## Dataset records
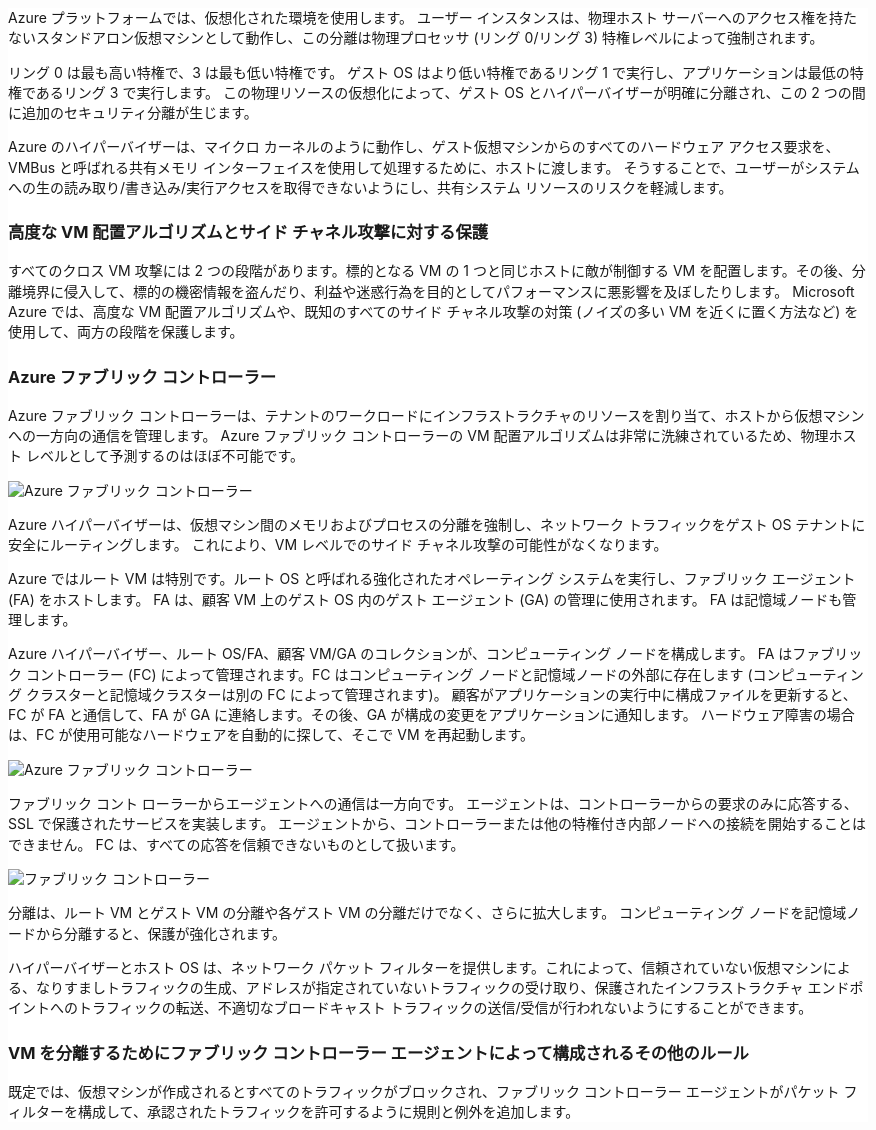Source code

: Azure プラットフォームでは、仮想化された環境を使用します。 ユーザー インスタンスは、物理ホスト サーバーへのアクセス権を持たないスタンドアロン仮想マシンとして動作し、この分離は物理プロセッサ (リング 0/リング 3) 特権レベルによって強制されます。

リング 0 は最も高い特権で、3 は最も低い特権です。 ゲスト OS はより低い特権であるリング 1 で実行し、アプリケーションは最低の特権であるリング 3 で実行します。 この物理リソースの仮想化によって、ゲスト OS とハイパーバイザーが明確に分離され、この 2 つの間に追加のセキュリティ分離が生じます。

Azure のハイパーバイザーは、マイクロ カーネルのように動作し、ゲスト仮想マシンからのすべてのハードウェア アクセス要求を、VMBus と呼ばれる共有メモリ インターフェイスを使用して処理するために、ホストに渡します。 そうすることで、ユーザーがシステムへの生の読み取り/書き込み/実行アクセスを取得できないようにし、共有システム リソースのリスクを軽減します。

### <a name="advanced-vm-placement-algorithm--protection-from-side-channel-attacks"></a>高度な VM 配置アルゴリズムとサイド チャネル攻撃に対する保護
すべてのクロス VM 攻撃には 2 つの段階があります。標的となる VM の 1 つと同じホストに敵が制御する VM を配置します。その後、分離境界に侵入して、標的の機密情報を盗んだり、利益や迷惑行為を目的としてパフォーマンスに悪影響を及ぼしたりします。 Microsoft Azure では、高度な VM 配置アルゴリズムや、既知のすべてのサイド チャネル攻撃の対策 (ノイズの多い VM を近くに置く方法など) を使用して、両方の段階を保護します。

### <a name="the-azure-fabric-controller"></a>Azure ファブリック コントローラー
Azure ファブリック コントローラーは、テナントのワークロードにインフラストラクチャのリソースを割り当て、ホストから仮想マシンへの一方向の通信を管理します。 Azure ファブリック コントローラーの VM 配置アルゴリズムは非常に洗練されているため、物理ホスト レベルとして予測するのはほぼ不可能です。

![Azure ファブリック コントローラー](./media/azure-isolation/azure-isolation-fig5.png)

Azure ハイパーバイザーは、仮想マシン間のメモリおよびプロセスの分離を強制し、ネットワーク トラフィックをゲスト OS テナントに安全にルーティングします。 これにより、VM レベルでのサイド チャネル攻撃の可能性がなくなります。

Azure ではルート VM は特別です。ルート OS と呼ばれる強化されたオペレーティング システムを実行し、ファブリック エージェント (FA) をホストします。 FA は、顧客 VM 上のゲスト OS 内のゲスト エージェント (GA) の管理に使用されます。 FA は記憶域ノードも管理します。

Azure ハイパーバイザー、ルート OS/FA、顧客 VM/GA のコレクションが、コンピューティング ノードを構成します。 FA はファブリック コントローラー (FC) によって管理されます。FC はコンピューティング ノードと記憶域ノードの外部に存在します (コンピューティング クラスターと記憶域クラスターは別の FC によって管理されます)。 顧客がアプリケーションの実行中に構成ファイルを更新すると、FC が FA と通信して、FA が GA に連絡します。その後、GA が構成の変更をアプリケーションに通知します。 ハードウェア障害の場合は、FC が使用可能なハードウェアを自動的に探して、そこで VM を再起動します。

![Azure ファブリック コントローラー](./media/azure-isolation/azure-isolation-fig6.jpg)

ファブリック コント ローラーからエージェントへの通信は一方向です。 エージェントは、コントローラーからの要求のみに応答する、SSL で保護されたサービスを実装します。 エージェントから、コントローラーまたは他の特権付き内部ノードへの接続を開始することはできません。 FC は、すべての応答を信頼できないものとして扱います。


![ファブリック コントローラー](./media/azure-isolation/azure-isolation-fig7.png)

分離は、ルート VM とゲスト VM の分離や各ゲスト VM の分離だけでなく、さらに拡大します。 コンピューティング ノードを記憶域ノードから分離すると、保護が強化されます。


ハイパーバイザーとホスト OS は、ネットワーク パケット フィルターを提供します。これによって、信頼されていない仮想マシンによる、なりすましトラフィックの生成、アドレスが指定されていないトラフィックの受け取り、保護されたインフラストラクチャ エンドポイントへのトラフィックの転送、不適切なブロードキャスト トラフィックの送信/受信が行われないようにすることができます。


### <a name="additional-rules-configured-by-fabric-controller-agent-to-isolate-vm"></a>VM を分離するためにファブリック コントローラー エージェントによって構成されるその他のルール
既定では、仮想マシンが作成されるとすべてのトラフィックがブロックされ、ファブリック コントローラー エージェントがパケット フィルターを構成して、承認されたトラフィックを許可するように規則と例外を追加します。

## To do
List each line in the listing that contains the string "media".

## Result for this exercise
![Azure ファブリック コントローラー](./media/azure-isolation/azure-isolation-fig5.png)
![Azure ファブリック コントローラー](./media/azure-isolation/azure-isolation-fig6.jpg)
![ファブリック コントローラー](./media/azure-isolation/azure-isolation-fig7.png)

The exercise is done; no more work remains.